● **Reading text**
━━━━━━

Input validation and sanitization is one of the major challenges in software development. Improperly implemented validation and sanitization could lead to unexpected or unwanted situations, which have a negative effect on functionality and thus security of software.
Buffer overflows and buffer over-reads should be a familiar topic from the lectures. These are some of the results from invalid input validation, and could lead in the worst case to the possibility of arbitrary code execution in the system of a vulnerable program.
Misusing these flaws with specified payloads has been used as a classic way to get unauthorized shell access to the compromised system. This method can be called as 'shellcoding', as traditionally shellcoding refers to anything, when a piece of code is used as a 'payload' to get local or remote shell access. The meaning of this term has evolved: today's goal could be any imaginable task.
Executing payloads in vulnerable programs could lead to privilege escalation. Vulnerable program which is running with system privileges could execute arbitrary code with the same privileges. Therefore, if a payload is able to spawn a shell, it's done with system privileges (read more about SUID here). Acquiring shell access this way usually leads to full control of the system. This has led to shell spawning to be one of the most common goals of attackers. History of shellcoding traces back to an explanation in the article of Aleph One, introduced in here.

━━━━━━

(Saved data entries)
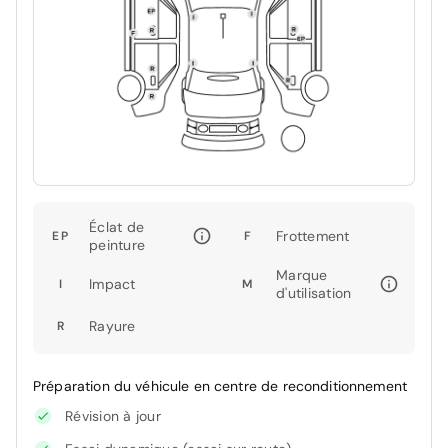
Éclat de
Frottement
EP
F
peinture
Marque
Impact
I
M
d'utilisation
Rayure
R
Préparation du véhicule en centre de reconditionnement
Révision à jour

━━━━━━

Answer these questions about the text on input validation:
1. In the worst case, what can buffer overflows and buffer over-reads make possible?
2. What does shellcoding traditionally refer to?
3. If a vulnerable program runs with system privileges and a payload spawns a shell, with what privileges is that done?
The saved data entries aren't needed for this.

● **Solution**
1. Arbitrary code execution in the system of a vulnerable program.
2. Anything where a piece of code is used as a payload to get local or remote shell access.
3. With system privileges.